Among the entries below, count the lines holding the string "atleti". Respond with the number alone.
================
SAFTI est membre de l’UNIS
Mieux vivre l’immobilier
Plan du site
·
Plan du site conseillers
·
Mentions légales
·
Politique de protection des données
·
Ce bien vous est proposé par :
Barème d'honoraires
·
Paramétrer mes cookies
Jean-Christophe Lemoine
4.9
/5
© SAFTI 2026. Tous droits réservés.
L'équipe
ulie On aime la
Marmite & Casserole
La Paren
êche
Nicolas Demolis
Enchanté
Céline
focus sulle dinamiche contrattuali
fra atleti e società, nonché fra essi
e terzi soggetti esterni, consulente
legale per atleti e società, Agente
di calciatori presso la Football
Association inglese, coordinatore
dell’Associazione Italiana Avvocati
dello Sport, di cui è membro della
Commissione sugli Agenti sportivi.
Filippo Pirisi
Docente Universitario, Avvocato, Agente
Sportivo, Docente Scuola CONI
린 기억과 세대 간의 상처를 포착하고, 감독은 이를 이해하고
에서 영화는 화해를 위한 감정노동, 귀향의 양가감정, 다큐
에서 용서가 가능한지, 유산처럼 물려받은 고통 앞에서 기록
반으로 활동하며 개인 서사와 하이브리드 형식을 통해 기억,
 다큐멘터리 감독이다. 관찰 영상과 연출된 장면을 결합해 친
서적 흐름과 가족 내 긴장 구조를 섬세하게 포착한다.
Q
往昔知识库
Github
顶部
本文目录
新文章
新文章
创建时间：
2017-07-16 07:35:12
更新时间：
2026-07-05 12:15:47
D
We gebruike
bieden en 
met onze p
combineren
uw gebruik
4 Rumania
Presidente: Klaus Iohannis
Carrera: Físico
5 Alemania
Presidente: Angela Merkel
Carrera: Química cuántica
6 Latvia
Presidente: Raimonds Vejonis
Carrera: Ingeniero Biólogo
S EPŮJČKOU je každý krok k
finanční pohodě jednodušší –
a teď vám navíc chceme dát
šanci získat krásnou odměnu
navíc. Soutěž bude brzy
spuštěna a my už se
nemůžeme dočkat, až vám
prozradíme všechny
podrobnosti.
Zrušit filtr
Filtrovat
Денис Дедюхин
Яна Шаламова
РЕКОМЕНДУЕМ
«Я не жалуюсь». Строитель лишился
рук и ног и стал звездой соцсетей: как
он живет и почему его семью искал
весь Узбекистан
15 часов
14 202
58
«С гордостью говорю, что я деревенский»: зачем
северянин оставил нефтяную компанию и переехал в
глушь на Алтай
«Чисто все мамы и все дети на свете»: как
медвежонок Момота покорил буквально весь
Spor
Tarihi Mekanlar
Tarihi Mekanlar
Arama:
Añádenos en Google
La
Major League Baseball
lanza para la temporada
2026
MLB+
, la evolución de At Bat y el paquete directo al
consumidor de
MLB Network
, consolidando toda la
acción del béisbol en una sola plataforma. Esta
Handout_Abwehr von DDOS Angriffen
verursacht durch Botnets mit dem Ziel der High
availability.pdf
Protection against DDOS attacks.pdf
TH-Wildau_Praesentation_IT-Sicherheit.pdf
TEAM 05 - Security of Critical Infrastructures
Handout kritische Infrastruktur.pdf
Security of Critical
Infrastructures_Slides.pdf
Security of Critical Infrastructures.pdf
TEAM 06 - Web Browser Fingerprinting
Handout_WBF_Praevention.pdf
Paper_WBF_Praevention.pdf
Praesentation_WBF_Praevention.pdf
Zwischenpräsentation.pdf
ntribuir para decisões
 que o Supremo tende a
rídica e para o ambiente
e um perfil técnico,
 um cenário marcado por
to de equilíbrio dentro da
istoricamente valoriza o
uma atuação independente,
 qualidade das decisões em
================
__Answer to the problem__
2